Records from a dataset:

──────

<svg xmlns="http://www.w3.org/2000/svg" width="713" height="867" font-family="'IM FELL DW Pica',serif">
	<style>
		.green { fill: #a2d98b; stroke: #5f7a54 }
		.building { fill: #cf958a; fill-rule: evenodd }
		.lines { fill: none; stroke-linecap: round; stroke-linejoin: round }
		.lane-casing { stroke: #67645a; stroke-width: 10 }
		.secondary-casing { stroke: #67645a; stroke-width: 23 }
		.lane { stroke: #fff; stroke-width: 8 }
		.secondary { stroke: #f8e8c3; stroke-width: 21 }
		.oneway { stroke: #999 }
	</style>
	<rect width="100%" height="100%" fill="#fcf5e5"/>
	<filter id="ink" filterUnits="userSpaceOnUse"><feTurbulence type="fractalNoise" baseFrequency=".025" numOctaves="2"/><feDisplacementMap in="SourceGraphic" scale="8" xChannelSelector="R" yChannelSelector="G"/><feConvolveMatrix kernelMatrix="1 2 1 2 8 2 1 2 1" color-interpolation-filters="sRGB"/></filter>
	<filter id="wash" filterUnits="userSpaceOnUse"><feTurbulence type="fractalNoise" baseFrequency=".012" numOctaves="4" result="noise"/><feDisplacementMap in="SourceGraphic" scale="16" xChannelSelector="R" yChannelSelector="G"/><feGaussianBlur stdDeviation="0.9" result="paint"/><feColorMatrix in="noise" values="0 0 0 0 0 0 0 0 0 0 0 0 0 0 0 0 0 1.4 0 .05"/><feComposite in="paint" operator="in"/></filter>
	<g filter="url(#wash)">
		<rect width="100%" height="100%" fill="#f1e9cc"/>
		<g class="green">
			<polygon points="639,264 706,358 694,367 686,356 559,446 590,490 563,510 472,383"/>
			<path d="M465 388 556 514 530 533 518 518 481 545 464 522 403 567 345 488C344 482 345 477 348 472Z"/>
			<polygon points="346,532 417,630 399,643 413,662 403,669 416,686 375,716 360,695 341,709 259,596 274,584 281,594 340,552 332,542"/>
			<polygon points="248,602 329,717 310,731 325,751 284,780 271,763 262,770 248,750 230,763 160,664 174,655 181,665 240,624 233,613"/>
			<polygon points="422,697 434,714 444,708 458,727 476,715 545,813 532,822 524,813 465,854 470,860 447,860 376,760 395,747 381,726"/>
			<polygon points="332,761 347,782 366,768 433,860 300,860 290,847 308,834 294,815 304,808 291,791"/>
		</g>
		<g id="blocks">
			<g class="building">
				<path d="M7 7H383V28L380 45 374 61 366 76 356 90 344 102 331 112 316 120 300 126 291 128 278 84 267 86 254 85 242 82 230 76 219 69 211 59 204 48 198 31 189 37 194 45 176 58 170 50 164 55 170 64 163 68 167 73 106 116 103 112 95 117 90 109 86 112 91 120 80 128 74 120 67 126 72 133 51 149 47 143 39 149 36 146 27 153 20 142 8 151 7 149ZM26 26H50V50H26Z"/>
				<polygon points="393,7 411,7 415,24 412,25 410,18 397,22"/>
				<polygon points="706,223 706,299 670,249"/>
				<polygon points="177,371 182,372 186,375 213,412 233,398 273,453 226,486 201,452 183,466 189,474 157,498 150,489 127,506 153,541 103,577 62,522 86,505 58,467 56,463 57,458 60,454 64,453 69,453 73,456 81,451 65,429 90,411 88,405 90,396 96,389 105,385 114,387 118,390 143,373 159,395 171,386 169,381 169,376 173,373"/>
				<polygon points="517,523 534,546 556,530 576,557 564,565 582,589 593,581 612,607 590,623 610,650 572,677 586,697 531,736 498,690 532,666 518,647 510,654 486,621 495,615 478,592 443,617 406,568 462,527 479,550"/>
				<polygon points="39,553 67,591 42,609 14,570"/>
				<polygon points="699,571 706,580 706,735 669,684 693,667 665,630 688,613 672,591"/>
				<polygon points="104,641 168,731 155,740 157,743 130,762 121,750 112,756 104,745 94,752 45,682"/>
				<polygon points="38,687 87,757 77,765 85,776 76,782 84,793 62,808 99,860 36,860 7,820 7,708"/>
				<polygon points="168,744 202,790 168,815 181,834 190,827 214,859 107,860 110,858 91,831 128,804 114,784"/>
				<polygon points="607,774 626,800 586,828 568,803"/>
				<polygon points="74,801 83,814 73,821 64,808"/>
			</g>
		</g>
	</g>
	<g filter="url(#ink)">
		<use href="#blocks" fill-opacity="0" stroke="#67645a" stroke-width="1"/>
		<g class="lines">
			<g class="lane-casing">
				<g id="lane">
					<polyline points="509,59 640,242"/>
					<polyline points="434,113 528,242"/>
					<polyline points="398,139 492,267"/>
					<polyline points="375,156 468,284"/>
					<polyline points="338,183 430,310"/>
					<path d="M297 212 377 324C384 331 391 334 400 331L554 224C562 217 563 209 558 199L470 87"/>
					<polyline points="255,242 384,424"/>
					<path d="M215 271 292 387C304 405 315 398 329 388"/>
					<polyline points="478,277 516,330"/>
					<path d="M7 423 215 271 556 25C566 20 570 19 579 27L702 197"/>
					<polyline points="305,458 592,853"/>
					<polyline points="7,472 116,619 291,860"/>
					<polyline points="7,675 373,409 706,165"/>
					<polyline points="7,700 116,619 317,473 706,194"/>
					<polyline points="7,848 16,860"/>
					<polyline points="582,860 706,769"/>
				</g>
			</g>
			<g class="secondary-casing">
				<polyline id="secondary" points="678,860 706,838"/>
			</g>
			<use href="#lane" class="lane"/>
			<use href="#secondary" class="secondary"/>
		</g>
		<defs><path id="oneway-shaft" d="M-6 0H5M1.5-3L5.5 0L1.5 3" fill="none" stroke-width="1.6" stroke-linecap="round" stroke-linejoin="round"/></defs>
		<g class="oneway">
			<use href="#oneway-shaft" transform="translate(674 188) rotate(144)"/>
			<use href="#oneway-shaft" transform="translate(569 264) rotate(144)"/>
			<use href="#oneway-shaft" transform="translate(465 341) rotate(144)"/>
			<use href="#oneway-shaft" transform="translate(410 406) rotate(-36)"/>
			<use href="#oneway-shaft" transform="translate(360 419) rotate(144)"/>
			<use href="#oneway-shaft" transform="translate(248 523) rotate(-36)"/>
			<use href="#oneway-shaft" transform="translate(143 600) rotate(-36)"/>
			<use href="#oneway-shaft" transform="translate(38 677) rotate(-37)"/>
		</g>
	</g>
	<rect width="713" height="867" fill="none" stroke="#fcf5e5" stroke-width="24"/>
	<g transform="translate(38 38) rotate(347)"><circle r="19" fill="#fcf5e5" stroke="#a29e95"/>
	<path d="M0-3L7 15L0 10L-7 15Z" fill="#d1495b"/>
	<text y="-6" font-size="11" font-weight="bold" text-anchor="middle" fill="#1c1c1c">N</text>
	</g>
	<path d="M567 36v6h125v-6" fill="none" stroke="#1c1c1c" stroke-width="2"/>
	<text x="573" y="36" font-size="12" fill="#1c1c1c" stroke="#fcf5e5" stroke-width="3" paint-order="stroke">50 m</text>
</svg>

──────

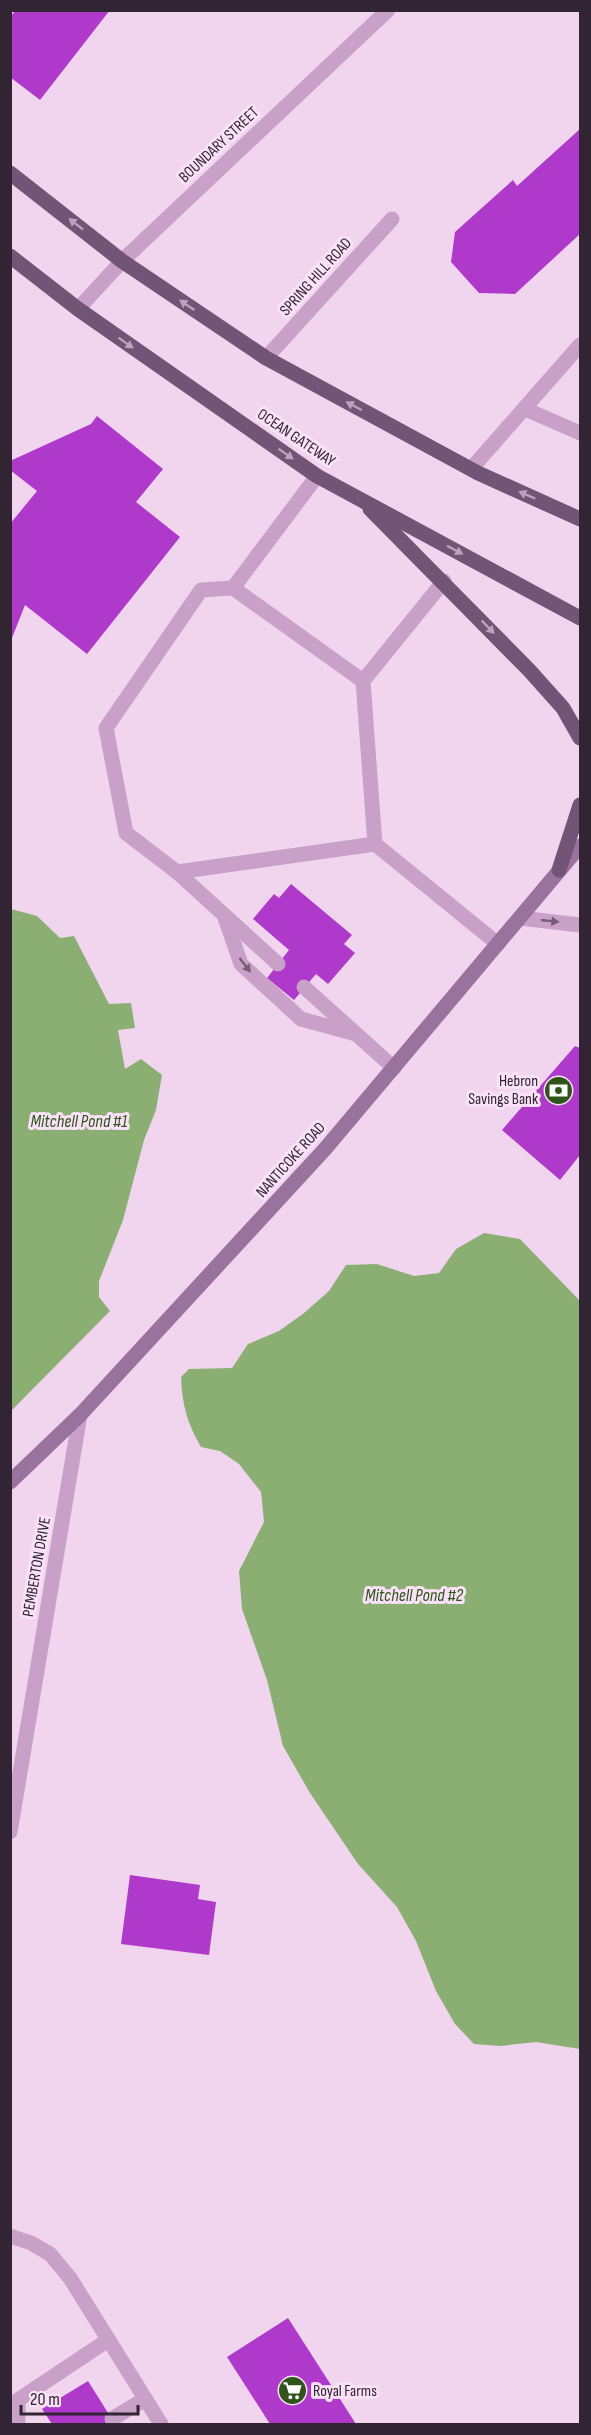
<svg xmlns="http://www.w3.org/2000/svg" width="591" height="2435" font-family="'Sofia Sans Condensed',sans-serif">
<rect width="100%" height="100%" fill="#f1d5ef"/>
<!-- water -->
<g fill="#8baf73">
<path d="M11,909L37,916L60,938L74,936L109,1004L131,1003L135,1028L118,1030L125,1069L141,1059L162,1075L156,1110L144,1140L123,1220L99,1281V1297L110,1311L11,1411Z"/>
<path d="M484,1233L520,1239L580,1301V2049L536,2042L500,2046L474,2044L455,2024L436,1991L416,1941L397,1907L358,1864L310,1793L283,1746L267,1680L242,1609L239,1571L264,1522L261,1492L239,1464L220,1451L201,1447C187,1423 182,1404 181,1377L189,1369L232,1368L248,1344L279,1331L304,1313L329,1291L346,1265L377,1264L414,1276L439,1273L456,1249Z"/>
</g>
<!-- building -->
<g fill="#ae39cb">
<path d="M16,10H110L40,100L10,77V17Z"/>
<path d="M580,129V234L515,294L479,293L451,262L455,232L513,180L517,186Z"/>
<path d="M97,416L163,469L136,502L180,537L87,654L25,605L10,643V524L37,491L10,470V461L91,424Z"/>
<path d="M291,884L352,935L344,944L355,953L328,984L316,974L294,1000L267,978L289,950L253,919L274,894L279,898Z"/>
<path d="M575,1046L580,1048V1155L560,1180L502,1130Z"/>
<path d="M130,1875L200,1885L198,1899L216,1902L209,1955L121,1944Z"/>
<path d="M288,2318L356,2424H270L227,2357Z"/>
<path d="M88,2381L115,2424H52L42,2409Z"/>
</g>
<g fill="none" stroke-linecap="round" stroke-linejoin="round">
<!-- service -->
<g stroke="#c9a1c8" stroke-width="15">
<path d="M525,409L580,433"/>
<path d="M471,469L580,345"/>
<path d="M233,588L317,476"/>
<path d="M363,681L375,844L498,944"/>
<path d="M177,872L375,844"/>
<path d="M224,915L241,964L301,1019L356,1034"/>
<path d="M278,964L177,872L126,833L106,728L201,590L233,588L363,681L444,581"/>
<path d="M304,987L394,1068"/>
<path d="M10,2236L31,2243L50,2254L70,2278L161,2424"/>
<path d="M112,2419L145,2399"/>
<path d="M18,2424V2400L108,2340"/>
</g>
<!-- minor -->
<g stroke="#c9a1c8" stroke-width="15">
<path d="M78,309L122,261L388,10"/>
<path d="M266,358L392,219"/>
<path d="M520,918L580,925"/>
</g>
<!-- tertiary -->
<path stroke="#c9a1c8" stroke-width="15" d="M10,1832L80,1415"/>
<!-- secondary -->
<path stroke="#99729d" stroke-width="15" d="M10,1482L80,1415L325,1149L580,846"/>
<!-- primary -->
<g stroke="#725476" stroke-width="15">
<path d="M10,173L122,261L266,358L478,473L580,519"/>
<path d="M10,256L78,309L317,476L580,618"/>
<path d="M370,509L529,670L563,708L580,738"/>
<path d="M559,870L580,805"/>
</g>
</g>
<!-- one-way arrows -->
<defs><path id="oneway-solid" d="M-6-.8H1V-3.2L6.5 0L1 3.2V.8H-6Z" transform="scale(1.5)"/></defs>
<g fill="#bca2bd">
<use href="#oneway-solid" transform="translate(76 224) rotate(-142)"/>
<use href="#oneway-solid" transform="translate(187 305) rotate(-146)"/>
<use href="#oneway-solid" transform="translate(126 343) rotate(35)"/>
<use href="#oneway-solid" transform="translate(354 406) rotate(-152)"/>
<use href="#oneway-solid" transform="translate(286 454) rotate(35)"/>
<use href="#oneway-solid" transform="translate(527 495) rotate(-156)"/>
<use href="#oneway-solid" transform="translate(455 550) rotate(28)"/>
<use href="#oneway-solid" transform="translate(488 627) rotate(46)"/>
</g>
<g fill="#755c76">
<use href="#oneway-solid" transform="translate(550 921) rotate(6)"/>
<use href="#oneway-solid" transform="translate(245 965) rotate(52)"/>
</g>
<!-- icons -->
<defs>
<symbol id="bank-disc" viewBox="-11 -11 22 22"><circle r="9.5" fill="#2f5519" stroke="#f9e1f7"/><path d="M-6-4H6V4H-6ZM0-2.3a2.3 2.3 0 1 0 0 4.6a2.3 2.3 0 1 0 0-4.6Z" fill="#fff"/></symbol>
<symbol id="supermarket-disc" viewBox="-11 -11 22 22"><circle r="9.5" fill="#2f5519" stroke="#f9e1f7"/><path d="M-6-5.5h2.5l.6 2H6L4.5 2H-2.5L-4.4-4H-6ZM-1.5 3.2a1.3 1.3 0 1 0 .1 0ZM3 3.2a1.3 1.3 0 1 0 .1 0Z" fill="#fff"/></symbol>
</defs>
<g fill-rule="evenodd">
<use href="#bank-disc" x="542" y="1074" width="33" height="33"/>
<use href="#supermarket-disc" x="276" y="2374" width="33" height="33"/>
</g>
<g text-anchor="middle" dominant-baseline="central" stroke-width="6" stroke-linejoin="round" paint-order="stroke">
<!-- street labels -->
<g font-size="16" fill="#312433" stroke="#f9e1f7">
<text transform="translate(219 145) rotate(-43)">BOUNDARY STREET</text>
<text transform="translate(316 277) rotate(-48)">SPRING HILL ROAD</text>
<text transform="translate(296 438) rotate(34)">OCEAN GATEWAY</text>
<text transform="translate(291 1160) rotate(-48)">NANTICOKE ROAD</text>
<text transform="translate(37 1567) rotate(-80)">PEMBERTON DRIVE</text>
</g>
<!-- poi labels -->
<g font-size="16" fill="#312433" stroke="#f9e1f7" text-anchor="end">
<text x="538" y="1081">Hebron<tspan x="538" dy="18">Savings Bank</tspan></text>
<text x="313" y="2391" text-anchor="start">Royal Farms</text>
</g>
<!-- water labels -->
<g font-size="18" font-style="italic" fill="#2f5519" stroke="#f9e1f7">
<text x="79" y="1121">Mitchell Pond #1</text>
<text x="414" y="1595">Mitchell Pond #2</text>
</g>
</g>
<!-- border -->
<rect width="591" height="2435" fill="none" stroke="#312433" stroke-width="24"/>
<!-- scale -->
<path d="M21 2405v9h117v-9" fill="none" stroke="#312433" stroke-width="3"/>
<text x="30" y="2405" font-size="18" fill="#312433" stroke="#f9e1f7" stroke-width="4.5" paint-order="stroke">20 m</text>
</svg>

──────

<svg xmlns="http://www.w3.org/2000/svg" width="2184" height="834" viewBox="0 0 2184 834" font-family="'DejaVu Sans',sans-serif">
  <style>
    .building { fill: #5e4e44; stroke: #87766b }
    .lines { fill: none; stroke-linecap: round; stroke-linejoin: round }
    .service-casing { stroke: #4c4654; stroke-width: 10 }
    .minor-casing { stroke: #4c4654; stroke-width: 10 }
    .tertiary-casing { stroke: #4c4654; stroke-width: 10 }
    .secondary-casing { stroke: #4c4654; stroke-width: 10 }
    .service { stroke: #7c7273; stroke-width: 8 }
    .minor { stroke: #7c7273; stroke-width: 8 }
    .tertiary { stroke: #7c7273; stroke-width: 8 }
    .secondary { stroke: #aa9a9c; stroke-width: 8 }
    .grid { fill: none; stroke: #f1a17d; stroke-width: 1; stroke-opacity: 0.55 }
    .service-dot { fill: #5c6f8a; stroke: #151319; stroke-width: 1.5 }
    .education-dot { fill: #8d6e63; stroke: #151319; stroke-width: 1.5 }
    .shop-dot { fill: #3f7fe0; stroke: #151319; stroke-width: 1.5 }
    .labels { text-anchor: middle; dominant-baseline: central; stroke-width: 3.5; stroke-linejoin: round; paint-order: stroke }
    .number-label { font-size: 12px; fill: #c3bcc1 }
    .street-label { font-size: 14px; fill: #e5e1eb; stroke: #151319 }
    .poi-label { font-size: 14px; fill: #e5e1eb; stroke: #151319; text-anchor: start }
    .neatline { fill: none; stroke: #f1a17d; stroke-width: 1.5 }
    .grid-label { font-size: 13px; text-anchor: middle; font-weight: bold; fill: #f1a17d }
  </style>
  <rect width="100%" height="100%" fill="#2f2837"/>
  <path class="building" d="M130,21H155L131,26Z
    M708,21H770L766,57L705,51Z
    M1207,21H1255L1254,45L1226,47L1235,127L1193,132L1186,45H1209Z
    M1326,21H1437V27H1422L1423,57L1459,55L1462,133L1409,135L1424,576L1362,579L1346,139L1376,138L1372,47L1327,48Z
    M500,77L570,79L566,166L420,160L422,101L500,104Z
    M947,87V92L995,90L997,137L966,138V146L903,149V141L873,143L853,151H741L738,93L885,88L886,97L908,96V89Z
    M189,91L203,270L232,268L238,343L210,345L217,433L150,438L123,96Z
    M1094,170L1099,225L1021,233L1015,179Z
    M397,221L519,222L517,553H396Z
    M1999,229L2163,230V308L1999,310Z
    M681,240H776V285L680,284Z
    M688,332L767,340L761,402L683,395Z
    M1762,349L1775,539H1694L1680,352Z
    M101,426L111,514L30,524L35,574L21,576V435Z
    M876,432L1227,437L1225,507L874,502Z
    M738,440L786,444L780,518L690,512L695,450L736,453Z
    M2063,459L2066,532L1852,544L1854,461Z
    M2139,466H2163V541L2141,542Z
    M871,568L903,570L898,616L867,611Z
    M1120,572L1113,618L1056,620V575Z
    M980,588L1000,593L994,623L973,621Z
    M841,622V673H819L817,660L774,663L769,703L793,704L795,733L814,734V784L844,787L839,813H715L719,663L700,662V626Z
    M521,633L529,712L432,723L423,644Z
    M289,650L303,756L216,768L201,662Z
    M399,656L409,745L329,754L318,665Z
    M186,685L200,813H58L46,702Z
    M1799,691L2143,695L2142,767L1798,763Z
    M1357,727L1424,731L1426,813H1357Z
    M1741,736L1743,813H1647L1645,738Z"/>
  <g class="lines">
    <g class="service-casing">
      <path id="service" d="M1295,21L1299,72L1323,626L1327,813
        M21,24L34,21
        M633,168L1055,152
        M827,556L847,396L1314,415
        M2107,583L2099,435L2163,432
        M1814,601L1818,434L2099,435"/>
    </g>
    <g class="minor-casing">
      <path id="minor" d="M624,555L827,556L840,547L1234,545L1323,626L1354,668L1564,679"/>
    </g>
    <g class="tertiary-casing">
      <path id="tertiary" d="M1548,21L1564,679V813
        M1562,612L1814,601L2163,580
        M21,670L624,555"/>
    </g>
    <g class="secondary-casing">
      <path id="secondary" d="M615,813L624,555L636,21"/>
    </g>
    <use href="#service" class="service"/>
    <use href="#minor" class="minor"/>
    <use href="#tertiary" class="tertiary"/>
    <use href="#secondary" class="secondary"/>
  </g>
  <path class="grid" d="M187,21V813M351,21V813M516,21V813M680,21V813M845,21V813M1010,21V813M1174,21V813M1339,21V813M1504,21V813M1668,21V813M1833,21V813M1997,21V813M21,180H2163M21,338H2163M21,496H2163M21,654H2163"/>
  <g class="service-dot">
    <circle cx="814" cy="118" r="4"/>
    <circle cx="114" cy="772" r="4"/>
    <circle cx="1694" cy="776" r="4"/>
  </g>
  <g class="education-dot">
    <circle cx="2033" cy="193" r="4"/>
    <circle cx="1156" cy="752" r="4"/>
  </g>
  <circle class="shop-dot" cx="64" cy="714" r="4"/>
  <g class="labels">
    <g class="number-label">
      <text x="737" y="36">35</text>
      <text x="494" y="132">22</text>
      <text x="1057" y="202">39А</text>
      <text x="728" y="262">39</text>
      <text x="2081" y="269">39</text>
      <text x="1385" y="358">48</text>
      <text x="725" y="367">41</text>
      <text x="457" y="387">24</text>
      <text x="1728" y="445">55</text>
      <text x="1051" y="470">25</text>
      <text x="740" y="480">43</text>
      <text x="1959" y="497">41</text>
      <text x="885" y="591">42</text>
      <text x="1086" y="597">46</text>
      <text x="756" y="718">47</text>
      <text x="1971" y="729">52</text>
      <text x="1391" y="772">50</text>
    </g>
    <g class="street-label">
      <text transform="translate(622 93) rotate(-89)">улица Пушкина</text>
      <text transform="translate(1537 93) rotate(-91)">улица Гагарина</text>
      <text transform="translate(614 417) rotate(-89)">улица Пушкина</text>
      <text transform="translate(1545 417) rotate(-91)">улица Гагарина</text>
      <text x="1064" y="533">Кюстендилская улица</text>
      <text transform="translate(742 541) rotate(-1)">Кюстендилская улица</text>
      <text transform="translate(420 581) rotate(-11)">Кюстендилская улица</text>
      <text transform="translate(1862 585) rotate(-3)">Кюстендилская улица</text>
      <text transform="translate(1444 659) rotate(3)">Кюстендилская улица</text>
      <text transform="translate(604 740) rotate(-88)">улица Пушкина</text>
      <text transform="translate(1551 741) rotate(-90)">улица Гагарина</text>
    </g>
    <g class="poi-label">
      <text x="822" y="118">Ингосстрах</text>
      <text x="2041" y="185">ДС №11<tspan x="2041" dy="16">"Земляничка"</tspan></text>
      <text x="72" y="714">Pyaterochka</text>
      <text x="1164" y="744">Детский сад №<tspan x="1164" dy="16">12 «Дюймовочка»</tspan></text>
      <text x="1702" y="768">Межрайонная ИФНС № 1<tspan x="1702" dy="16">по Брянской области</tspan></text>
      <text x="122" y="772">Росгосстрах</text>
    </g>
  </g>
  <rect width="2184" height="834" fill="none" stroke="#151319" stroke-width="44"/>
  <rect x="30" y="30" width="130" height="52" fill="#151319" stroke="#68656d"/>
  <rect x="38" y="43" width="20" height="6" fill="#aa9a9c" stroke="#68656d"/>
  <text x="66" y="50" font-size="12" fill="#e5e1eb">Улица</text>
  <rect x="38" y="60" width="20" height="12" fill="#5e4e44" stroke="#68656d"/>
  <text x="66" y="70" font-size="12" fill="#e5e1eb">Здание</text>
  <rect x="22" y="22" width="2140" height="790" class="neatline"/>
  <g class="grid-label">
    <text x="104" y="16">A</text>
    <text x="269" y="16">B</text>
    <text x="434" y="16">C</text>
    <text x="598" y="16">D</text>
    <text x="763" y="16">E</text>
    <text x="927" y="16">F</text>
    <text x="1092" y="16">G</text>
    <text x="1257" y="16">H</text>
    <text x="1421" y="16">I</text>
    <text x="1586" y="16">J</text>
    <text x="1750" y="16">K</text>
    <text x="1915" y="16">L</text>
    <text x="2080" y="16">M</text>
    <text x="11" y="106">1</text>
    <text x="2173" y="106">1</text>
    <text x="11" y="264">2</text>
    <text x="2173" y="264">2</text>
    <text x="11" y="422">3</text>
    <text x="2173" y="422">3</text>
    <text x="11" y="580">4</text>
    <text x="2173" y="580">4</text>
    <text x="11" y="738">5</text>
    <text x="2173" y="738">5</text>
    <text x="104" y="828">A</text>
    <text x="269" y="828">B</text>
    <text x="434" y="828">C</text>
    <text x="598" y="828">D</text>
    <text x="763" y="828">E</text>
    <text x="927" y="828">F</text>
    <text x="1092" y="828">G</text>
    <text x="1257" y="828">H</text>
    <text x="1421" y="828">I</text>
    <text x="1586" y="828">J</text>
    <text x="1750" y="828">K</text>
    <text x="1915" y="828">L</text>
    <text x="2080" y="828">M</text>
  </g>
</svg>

──────

▸ **TASK REQUIREMENTS**
From the data, report how many lines hold "wash", leaving out any other words.

▸ **ANSWER TO THIS EXERCISE**
2